Ahh bunbun thank you for the update,enjoy your very special christmas


----------



## ERIKA (Sep 2, 2004)

Murtle - Well done on your weight loss  it's hard getting into it isn't it. Just think you can spend the Xmas holiday putting back on what you loose between now & then  sounds like a great plan to me! Good to see you're doing ok hun, 2008 will be a whole different kettle of fish (reminds me, I must send you one of those  )
Donna - How fab, a special package for mummy left in the hall  Love it!

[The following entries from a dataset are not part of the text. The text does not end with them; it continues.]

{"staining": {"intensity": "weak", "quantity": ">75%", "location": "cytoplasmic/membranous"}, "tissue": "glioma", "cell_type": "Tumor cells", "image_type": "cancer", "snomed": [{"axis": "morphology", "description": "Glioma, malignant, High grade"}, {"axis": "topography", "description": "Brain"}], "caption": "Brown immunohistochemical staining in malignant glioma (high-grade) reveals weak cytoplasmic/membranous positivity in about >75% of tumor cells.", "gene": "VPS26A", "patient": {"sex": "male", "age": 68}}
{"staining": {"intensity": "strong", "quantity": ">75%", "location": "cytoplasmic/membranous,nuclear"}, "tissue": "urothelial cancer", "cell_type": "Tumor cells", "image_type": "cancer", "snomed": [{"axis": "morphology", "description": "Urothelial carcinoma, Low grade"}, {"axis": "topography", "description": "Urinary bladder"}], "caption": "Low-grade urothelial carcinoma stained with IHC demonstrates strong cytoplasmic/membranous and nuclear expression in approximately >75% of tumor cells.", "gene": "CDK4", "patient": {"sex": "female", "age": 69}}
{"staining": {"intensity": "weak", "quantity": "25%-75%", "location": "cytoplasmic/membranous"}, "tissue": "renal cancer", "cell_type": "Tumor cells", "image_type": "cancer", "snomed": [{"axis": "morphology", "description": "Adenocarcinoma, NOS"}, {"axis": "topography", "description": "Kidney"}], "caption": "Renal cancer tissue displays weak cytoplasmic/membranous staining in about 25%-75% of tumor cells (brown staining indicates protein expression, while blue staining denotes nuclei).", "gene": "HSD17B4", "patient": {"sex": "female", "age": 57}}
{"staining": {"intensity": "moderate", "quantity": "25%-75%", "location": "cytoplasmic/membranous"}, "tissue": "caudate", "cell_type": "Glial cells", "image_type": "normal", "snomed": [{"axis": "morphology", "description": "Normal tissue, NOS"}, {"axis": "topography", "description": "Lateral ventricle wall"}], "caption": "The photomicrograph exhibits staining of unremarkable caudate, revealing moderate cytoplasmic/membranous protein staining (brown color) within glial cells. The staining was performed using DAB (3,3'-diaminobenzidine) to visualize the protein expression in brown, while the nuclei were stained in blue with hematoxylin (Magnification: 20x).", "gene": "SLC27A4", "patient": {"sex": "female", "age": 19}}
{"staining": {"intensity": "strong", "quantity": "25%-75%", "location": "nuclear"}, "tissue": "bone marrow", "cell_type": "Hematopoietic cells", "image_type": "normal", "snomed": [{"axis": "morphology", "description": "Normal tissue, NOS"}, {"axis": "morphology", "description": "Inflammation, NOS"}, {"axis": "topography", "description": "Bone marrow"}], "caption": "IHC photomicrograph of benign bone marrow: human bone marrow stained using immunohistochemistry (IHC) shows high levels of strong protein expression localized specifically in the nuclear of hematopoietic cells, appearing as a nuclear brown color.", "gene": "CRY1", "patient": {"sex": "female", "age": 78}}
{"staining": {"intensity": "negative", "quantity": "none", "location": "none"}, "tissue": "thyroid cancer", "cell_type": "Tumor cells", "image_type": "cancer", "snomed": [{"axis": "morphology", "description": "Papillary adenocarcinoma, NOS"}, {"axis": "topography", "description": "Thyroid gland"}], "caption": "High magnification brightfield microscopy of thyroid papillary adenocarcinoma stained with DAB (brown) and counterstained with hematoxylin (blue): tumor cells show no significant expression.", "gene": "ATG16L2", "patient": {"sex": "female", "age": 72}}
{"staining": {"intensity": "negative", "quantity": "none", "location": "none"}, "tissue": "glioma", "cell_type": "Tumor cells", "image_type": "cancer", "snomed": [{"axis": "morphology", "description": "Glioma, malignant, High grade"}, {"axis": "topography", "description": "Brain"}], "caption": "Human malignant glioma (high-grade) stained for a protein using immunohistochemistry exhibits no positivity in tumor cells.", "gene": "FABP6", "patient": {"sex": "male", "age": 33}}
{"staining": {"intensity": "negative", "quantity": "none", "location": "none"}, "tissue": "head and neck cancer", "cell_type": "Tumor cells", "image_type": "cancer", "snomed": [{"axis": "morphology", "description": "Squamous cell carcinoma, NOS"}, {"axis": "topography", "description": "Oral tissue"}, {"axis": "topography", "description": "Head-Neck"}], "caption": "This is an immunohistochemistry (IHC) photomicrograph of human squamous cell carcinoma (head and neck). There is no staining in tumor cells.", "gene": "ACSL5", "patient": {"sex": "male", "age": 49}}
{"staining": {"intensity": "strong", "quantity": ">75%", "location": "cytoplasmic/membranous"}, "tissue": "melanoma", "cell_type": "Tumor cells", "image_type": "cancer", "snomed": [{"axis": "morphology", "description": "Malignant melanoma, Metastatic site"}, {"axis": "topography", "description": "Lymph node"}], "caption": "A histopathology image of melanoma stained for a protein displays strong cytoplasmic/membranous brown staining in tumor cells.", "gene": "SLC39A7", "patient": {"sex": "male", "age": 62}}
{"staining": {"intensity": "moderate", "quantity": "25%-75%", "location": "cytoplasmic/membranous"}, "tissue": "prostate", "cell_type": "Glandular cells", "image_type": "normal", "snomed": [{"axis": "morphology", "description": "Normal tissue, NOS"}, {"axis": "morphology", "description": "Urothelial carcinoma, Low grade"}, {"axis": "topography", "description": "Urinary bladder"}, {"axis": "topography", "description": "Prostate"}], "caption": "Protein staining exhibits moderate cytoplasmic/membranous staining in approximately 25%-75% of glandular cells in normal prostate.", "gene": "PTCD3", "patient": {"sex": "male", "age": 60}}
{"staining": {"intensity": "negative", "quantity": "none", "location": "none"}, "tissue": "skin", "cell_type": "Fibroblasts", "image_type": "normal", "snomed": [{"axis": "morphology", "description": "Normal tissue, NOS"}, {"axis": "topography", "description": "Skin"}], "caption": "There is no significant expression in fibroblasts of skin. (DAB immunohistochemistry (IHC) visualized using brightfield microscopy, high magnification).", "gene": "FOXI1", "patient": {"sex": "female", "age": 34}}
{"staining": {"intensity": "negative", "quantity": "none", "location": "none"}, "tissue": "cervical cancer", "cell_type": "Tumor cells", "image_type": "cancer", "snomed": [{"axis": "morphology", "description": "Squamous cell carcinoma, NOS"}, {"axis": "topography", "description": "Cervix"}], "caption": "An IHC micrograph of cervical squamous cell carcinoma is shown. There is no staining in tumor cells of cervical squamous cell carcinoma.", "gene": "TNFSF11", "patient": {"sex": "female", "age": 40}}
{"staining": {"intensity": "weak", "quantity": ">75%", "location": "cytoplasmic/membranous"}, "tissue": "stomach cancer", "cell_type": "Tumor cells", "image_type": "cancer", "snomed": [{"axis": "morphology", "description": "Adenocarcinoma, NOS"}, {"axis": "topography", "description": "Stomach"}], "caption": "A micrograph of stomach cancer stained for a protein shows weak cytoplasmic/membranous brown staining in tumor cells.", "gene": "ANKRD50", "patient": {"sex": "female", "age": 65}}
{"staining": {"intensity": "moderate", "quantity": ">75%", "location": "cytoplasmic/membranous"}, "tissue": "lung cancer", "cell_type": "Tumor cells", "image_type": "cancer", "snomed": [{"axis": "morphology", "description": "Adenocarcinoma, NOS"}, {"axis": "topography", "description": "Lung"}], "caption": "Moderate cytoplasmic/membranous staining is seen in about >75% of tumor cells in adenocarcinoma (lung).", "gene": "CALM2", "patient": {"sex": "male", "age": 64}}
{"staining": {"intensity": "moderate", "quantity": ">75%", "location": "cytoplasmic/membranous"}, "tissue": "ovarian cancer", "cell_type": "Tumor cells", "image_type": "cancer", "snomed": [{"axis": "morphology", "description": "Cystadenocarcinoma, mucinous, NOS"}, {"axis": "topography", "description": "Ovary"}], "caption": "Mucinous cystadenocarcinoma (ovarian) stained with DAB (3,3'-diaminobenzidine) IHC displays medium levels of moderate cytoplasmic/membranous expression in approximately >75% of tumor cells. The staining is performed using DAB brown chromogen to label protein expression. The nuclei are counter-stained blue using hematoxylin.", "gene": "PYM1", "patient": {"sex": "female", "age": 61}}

Hope you & your boys are ok.
BunBun - You don't bore us silly  I asked for an update! Your son sounds like an absolute dream & seeing all of those firsts must have been so special  Glad his health problems have been sorted out & great news that the court papers are in  Any idea when you get told? You are about to have the best  ever, bet you can't wait.
Kelly - Blimey you sound pretty sorted for Xmas, where do you find the time  Hope all is well with you & yours.
Starr - Talking about contraception for the 1st time in 10 years, guess they've moved on from the rhythm method then  Please give Daisy a big cuddle from me, I cancelled my room yesterday & won't be able to make the meet  
Rachel - Hello you  Yes the weekend always goes far too quickly I'm sure someone presses the fast forward button! I don't usually suffer 2ww madness but it definately started Monday  
KJ - "Poo Picker Uppers Club" how marvellous. Guess you don't use a scoop like I do for my dog  

Well only 2 days to testing  I felt great until Sunday but then AF type pains & spotting started so that put me on a downer. I know I'm still in with a shout but I'm not feeling as  as I was. Have never spotted before testing day before so that's a first for me. Not long until I know for sure anyway so lots of prayers being said       

Love to all.

Erica.xxx


----------



## sosad (Mar 26, 2007)

Hi everyone can I join you?  Will be starting IUI next cycle after missed miscarriage - I had a failed iui in 2002 but reading the sticky looks like its completely changed!  I only had to do colmid - scan for follicles then transfer!!  Hope this is the right place to post 



Julie x


----------



## starr (Mar 23, 2004)

Just a quickie to wish Erika all the luck in the world tommorow      maybe different could be good eh!! xxxxxxxxxxxx

Love to all xxx

Sosad... sorry to hear about your m/c.. its tough eh. You will prob be better joining the IUI girls TTC thread instead of here.. That's where all the girls cycling now tend to go.. This is more of a catch up thread..

Good Luck


----------



## ERIKA (Sep 2, 2004)

SoSad - Hello  & welcome aboard. Like Starr said there is a thread for IUI girls ttc so it might be worth posting there as you can ask questions & get support from those doing the same as you at the same time. You are also more than welcome to post here on ther friends thread too  we are a lovely bunch of ladies & have got plenty of experience between us covering Clomid, IUI, IVF, ICSI, natural & adoption (blimey girls didn't that make us sound impressive  ). Everyone is at a different stage, some taking time out, some have had their dream come true, but all are incredibly supportive & helpful. I was so sorry to read of your miscarriage    the same happened to me at the end of last year, my heart goes out to you. You will feel better, stronger day by day & then will be ready to embark on a new & exciting journey & I wish you all the  in the world with that journey.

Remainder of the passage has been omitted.